The PP has always been wary of the “Franco issue”, opposing the Socialist historical memory law as needless raking up of a painful past. With an economic collapse to avert, incoming Prime Minister Mariano Rajoy currently has another reason to ignore the Valle de los Caídos report.
But however politically divisive and impractical removing Franco from his tomb may be, ultimately it has to be a step Spain takes. Maintaining a site that disgusts many Spaniards while being revered by an extremist minority is hardly apt for a civilised country. El Valle de los Caídos is a breathtaking place – and one whose drama pays tribute to a repressive dictator who died of natural causes, rather than to the thousands who died in the war he unleashed.

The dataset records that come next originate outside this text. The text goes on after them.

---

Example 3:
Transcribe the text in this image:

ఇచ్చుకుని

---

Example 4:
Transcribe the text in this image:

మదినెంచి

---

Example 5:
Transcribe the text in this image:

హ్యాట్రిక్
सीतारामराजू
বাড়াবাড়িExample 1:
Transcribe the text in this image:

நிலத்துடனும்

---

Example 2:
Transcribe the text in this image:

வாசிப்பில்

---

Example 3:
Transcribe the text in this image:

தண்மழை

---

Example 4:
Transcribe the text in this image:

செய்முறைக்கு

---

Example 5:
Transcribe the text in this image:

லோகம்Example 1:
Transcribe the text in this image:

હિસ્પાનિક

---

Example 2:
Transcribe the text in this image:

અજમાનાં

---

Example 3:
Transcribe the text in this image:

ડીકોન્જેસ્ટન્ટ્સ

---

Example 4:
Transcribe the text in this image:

In June, freelance journalist and Iberosphere contributor Nick Lyne visited the site of General Franco’s tomb outside Madrid to ponder its status in modern Spain.
Candide says
Much like the ICTY was a necessary international effort to get a grip on the atrocities committed in the Balkans, Spain might need an international commission to be told what to do with the whole Civil War issue. This country seems incapable of doing it alone: efforts to do justice to the victims have come late and are plagued by partisan bias, making people here relive the horrors instead of coming to terms with them.
Having been the Civil War an internationalised conflict, why not internationalise the efforts to find it’s final place in History?
I, personally, would like to see Franco’s (and Primo de Rivera’s) remains relocated to tiny little graves in their home towns’ cemeteries, so as to take the homage to them out of the equation. Then the Valle de los Caídos will be there to overwhelm the visitors. It really gives you the creeps to stand under the cross and feel crushed and annihilated as an individual by the monumentality of the whole compound’s architecture.
Those who still like to feel like ants can never be convinced, anyway.